Exercise |
Produce an exact copy of the lines from the line containing "- Field validation and permission checking" through the last line of the entries below, and only those lines.

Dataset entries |
[Start of Attachment]

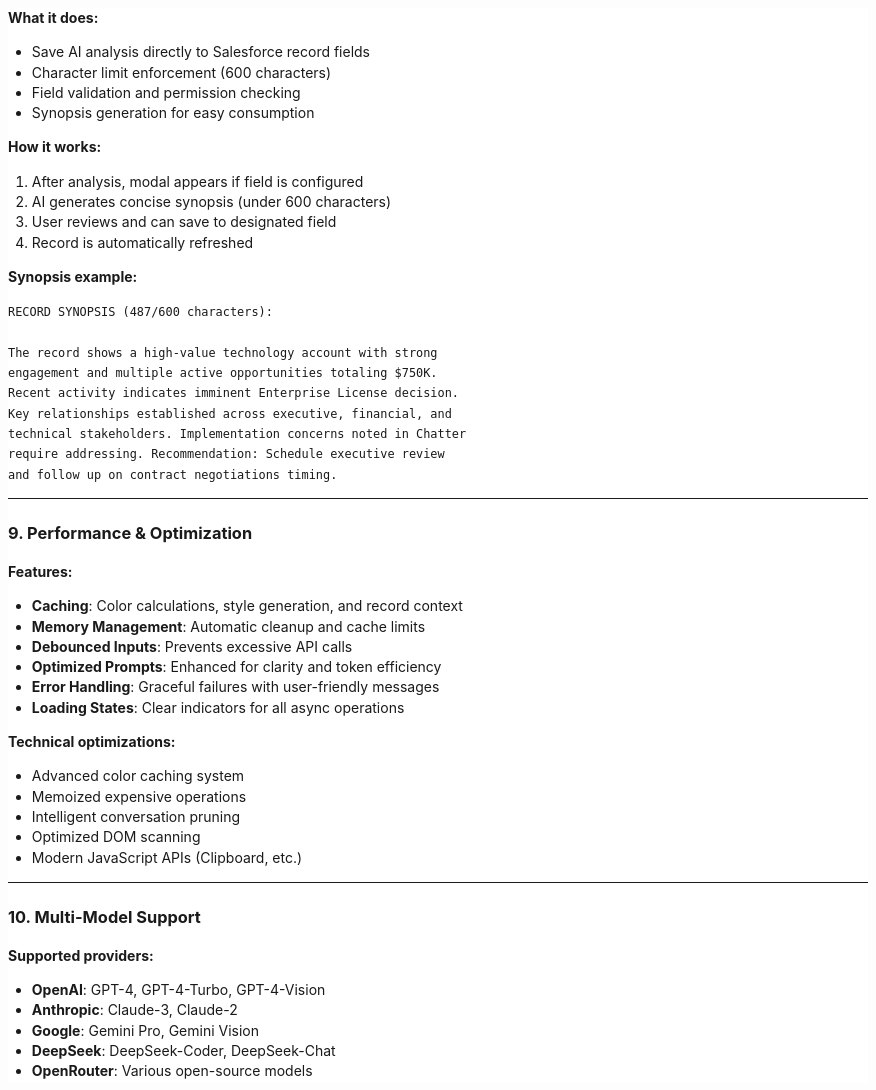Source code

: **What it does:**

- Save AI analysis directly to Salesforce record fields
- Character limit enforcement (600 characters)
- Field validation and permission checking
- Synopsis generation for easy consumption

**How it works:**

1. After analysis, modal appears if field is configured
2. AI generates concise synopsis (under 600 characters)
3. User reviews and can save to designated field
4. Record is automatically refreshed

**Synopsis example:**

```
RECORD SYNOPSIS (487/600 characters):

The record shows a high-value technology account with strong
engagement and multiple active opportunities totaling $750K.
Recent activity indicates imminent Enterprise License decision.
Key relationships established across executive, financial, and
technical stakeholders. Implementation concerns noted in Chatter
require addressing. Recommendation: Schedule executive review
and follow up on contract negotiations timing.
```

---

### 9. Performance & Optimization

**Features:**

- **Caching**: Color calculations, style generation, and record context
- **Memory Management**: Automatic cleanup and cache limits
- **Debounced Inputs**: Prevents excessive API calls
- **Optimized Prompts**: Enhanced for clarity and token efficiency
- **Error Handling**: Graceful failures with user-friendly messages
- **Loading States**: Clear indicators for all async operations

**Technical optimizations:**

- Advanced color caching system
- Memoized expensive operations
- Intelligent conversation pruning
- Optimized DOM scanning
- Modern JavaScript APIs (Clipboard, etc.)

---

### 10. Multi-Model Support

**Supported providers:**

- **OpenAI**: GPT-4, GPT-4-Turbo, GPT-4-Vision
- **Anthropic**: Claude-3, Claude-2
- **Google**: Gemini Pro, Gemini Vision
- **DeepSeek**: DeepSeek-Coder, DeepSeek-Chat
- **OpenRouter**: Various open-source models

[End of Attachment]

Written response |
- Field validation and permission checking
- Synopsis generation for easy consumption

**How it works:**

1. After analysis, modal appears if field is configured
2. AI generates concise synopsis (under 600 characters)
3. User reviews and can save to designated field
4. Record is automatically refreshed

**Synopsis example:**

```
RECORD SYNOPSIS (487/600 characters):

The record shows a high-value technology account with strong
engagement and multiple active opportunities totaling $750K.
Recent activity indicates imminent Enterprise License decision.
Key relationships established across executive, financial, and
technical stakeholders. Implementation concerns noted in Chatter
require addressing. Recommendation: Schedule executive review
and follow up on contract negotiations timing.
```

---

### 9. Performance & Optimization

**Features:**

- **Caching**: Color calculations, style generation, and record context
- **Memory Management**: Automatic cleanup and cache limits
- **Debounced Inputs**: Prevents excessive API calls
- **Optimized Prompts**: Enhanced for clarity and token efficiency
- **Error Handling**: Graceful failures with user-friendly messages
- **Loading States**: Clear indicators for all async operations

**Technical optimizations:**

- Advanced color caching system
- Memoized expensive operations
- Intelligent conversation pruning
- Optimized DOM scanning
- Modern JavaScript APIs (Clipboard, etc.)

---

### 10. Multi-Model Support

**Supported providers:**

- **OpenAI**: GPT-4, GPT-4-Turbo, GPT-4-Vision
- **Anthropic**: Claude-3, Claude-2
- **Google**: Gemini Pro, Gemini Vision
- **DeepSeek**: DeepSeek-Coder, DeepSeek-Chat
- **OpenRouter**: Various open-source models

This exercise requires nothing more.